Support Your Local Bookstore
by Tricia Dower
I have a new favourite local bookstore. One that’s nice to me. Trouble is, it’s not quite as local as I’d like it to be. It’s a half-hour drive away in a town called Sidney, population just under 12,000.
“Sidney By The Sea,” the sign says, and it’s a lovely spot, an old port that hosts a marina with fancy boats. Busy in the summer when boaters and others alight to take in the scenery, the beaches, the galleries, gift stores, restaurants and…bookstores. Nine of them, all within spitting distance of each other.
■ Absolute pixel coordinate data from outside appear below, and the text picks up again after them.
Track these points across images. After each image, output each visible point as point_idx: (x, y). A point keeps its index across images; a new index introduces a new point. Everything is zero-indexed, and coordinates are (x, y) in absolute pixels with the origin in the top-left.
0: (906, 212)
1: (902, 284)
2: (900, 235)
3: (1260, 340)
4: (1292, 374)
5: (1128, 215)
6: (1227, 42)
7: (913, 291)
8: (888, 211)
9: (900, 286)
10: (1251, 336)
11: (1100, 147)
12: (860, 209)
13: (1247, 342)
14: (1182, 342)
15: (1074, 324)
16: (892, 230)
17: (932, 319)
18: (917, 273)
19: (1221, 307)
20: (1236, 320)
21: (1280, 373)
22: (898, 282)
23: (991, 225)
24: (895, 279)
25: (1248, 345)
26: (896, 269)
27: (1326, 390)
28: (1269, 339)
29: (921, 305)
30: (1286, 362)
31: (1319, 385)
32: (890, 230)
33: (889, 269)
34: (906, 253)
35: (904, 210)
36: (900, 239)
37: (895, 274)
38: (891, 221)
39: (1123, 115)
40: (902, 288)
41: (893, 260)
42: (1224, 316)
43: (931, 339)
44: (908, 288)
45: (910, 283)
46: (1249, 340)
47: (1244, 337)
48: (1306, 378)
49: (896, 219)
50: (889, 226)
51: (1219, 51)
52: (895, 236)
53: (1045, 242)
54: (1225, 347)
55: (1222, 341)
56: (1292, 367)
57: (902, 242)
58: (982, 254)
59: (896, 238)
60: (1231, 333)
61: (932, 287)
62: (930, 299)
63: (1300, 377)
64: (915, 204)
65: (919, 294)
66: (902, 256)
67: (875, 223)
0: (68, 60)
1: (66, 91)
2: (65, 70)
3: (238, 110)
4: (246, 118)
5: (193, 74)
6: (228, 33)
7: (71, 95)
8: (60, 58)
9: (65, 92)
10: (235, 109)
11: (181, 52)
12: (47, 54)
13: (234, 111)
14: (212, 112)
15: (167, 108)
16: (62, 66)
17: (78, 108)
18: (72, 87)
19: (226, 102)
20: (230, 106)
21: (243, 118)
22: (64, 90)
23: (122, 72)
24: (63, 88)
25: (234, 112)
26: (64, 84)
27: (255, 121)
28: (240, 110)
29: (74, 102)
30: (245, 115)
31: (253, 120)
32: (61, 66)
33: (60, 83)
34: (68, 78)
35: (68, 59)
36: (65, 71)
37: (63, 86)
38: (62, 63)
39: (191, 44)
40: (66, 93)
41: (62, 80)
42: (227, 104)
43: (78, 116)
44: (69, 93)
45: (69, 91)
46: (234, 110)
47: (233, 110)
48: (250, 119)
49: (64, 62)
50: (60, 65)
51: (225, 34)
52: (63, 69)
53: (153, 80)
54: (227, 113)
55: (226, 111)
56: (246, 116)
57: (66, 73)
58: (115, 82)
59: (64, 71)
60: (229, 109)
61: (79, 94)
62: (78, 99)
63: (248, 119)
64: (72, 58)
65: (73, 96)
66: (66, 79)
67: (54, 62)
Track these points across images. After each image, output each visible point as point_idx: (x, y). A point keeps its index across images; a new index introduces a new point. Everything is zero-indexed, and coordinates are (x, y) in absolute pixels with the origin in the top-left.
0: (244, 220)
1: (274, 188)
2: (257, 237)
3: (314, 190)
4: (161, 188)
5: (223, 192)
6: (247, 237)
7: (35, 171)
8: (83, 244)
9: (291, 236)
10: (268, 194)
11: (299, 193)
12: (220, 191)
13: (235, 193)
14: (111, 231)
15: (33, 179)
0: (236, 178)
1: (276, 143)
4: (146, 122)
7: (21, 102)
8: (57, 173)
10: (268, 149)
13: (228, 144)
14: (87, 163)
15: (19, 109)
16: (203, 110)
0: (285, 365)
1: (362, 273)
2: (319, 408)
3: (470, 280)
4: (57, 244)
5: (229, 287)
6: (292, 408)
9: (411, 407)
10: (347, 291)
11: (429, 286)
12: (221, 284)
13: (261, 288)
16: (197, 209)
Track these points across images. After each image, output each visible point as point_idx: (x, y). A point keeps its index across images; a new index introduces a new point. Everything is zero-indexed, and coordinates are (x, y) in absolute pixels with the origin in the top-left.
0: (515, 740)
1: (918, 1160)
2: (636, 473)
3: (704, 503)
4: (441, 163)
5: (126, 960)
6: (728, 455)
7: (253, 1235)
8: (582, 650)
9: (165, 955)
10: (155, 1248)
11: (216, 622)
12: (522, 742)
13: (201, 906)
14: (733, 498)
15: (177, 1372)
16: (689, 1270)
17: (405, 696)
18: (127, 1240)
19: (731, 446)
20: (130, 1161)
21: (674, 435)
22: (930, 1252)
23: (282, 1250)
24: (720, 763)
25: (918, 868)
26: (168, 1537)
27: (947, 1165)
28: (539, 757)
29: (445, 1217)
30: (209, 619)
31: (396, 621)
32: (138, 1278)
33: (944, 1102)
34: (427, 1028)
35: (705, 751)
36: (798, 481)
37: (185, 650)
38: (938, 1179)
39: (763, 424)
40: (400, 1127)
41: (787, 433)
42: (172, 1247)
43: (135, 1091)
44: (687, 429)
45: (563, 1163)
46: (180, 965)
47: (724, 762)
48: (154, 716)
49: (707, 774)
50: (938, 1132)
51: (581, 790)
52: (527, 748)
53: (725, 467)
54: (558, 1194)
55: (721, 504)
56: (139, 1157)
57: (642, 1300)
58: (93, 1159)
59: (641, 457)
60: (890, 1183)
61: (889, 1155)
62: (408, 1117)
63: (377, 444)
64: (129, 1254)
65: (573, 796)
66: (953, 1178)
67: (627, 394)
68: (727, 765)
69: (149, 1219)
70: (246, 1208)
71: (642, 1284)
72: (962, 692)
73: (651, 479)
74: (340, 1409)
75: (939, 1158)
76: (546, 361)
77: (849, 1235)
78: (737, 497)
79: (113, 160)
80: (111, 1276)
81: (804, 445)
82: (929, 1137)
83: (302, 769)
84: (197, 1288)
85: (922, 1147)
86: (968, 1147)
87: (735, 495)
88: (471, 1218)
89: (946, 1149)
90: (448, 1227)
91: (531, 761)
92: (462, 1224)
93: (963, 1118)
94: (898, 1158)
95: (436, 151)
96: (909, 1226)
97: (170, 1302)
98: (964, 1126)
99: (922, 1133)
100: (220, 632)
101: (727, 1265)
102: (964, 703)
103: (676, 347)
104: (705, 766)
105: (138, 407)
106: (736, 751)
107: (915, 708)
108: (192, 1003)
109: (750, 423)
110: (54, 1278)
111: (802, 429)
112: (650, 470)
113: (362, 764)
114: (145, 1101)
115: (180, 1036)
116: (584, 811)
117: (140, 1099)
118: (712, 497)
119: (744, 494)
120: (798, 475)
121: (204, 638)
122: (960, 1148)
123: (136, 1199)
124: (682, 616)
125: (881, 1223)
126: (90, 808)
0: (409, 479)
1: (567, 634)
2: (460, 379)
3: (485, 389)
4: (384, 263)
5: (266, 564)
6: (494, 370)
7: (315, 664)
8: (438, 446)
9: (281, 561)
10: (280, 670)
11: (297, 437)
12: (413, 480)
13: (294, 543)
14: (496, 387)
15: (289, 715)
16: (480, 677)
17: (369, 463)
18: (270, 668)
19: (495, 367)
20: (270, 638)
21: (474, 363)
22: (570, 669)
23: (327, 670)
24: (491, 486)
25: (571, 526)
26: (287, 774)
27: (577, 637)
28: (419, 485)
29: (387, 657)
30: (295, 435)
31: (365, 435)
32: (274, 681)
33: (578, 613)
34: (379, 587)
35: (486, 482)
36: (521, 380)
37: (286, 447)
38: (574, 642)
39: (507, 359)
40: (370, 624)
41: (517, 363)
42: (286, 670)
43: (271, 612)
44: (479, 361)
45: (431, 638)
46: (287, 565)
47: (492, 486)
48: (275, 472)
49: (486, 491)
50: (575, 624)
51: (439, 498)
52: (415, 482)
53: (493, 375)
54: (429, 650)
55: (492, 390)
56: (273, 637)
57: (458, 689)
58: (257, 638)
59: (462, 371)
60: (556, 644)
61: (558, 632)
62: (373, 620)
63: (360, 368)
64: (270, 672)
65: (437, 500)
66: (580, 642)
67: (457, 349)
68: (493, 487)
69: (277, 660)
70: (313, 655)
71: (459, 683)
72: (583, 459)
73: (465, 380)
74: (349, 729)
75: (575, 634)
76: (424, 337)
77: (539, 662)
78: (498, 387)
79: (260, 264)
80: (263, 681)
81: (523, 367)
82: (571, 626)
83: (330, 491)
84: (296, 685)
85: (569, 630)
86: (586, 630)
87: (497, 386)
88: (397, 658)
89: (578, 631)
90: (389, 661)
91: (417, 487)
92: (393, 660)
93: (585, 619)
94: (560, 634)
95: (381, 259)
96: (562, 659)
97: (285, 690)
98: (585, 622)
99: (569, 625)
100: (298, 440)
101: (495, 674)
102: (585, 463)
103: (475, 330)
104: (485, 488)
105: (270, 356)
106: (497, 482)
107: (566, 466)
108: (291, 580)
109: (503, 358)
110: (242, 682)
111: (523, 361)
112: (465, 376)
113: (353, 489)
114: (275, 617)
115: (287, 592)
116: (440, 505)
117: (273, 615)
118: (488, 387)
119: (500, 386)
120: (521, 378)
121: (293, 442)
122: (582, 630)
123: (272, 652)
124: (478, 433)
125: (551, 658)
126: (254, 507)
It’s deliberate, part of Sidney’s marketing of itself as Canada’s “Booktown.” Each store has a different focus – adult, children’s, used, antiquarian, military, and so forth – so they don’t compete with each other except for disposable dollars, of course.
Anyway, my favourite of the nine stores is Tanner’s because, first of all, they carry my book and, secondly, because the owner Cliff McNeil-Smith seems to actually like local authors. I went into the store last Friday to sign the two copies of my book on hand and Cliff apologized for not knowing I lived in Victoria. (Such a nice guy, how would he have known?) He makes a point of profiling local books, he said. When I left, Silent Girl was face out on a shelf with bright little autograph stickers and Cliff had ordered two more books. He also took the time to tell me which regional publications to try to get a mention in and confirmed what I already knew: “Books with the biggest advertising dollars are the ones that sell.”
Well, I don’t have big advertising dollars, but I have grit, determination and email. I generated orders from three bookstores and a university library last week through my own little “Write to a Stranger Today” campaign. Over the past few weeks I’ve sent out hundreds of emails to bookstores and Shakespeare aficionados and I’m getting ready to start on professors. Some of them might delete me unread but I’m sure I’ll get through to a few.
It’s not as efficient as big-money advertising in reaching great numbers of people, but you can’t beat the intimacy of chatting with Wanda at Bookland in Kamloops, Sandi at A Room of One’s Own bookstore in Madison, Wisconsin; Jennifer at the UVic bookstore; Lynn at Blackbond in Surrey; Alex at Duthie Books in Vancouver; Joseph at Blackberry Books on Granville Island; Scott at Greenwoods’ Bookshoppe in Edmonton and -- also in Edmonton -- Steve at Audrey’s Books. Not to mention Cliff at Tanner's. If you live in their towns, seek out their stores and buy a book, even if it isn’t mine.
Photo: Outside Tanner’s with a woman who can’t seem to turn the page on the book she’s reading.